Cine desencarnado

Me lo contó hace años una amiga de la infancia. Había terminado sus estudios de Filología, y, decepcionada por las palabras, decidió probar suerte con la imagen, a ver si con ellas conseguía explicarse mejor. Se matriculó en un curso de cine y, con ilusión renovada, empezó a planear su primer cortometraje. La parte más divertida y extraña fue, según ella, la del casting. Por delante de su cámara pasó todo tipo de gente.

Cada uno de su padre y de su madre, pero con un par de características generales. La primera: todos decían sentir que la cámara les quería y que, por tanto, los futuros espectadores del cortometraje asistirían a la revelación de un actor maduro o de una actriz ya en sazón. Hasta ahí nada nuevo. Vanidad de vanidades. La segunda cuestión ya era, a juicio de mi amiga, más singular: los candidatos manifestaban desde el primer momento, y sin que nadie les preguntara nada al respecto, una disposición clara a desnudarse delante de la cámara.

Nunca llegué a ver el cortometraje de mi amiga. Puede que ni siquiera lo acabara. Luego su vida dio otro vuelco y lo del cine pasó a ser para ella secundario. Eso sí, a juzgar por lo que ahora vemos en las pantallas, el afán del personal por salir en pelota picada no ha disminuido, sino que se ha incrementado notablemente.

Hubo un tiempo en el que era fácil detectar una película española. Salvo en algunos casos meritorios, sucedía que, al minuto y medio de metraje, un personaje ya estaba en bolas. Da igual que fuera un cartero en un pueblo manchego o una jugadora de tenis en un club pijo: enseguida, en cueros.

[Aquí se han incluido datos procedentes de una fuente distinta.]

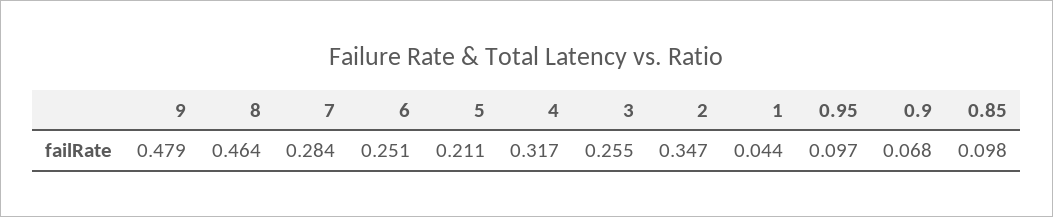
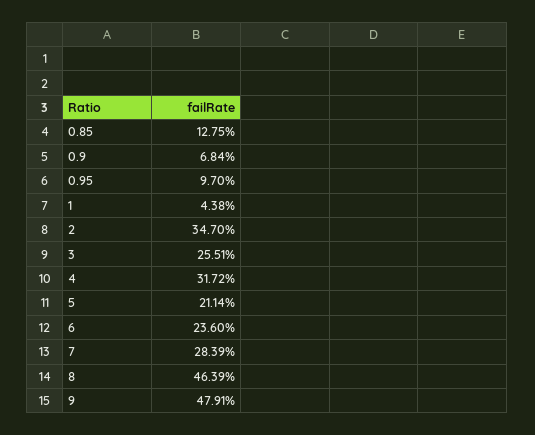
6: 0.251 -> 0.236
0.85: 0.098 -> 0.1275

Ahora el despelote repentino no es made in Spain. Es casi universal que la peña se quede en mangas de escapulario a la mínima. No piense el lector que son cosas de la llamada «tensión sexual no resuelta» (ésa que nos lleva hasta el capítulo veinte de la temporada sexta de una serie). Ya no hay tensión alguna. Los personajes no sienten un vacío que sólo la proximidad de la otra persona podría llenar. El corazón no va in crescendo. Al corazón ni está ni se le espera. Hay que saciar el ansia en cuestión de minutos. Pacientes y enamoradizos abstenerse. Nada de fundido en negro y una escena de desayuno al día siguiente. Hay que mostrarlo todo. Si es necesario, con crudeza. Cuanto más desencarnado, mejor.

Me parece que no deberíamos resignarnos a que, en el cine, el amor se convierta en una mezcla de Porky’s, violencia pornográfica y trámite irrelevante. Lo obsceno debiera quedar fuera de la escena. Los que amamos el cuerpo humano —no hay nada más bello— no queremos verlo convertido en mercancía.

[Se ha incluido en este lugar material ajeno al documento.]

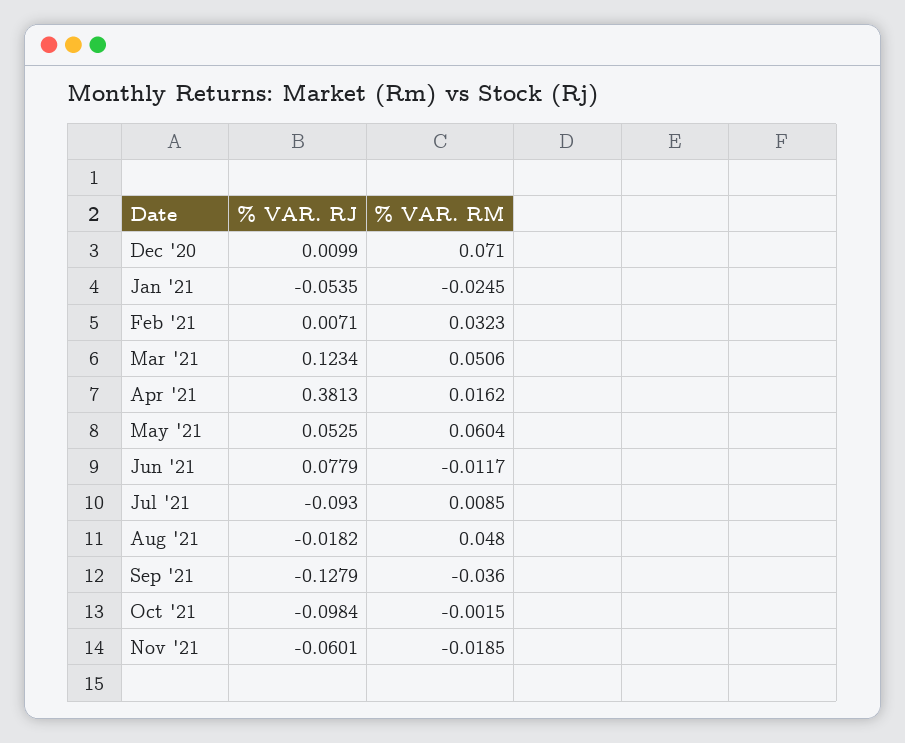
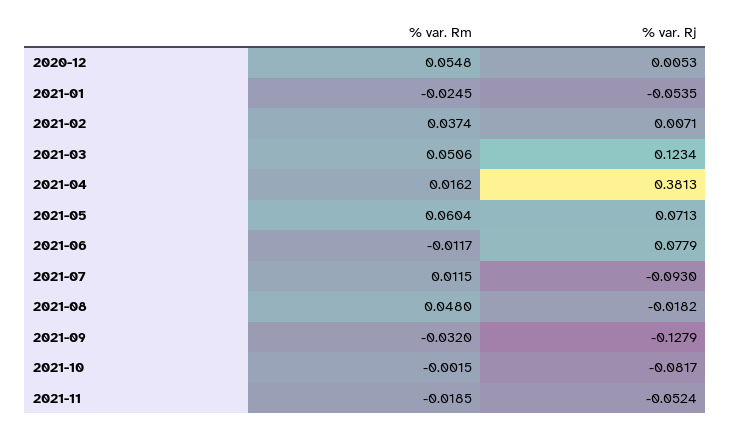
% VAR. RJ, Dec '20: 0.0099 -> 0.0053
% VAR. RM, Dec '20: 0.071 -> 0.0548
% VAR. RM, Feb '21: 0.0323 -> 0.0374
% VAR. RJ, May '21: 0.0525 -> 0.0713
% VAR. RM, Jul '21: 0.0085 -> 0.0115
% VAR. RM, Sep '21: -0.036 -> -0.032
% VAR. RJ, Oct '21: -0.0984 -> -0.0817
% VAR. RJ, Nov '21: -0.0601 -> -0.0524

Se me dirá que eso exigirá de los artistas una creatividad mayor. Probablemente. No lo niego. Pero esa objeción no es tal, pues el artista verdadero sabrá siempre hallar en la carne el principio de nuestra salvación.

Alfonso Paredes
Abogado en ejercicio. Casado y padre de cinco hijos. Máster en matrimonio y familia (Universidad de Navarra). Autor de 'El señor Marbury' (Homo Legens, 2020) y de 'Sonata en yo menor' (Monóculo, 2022).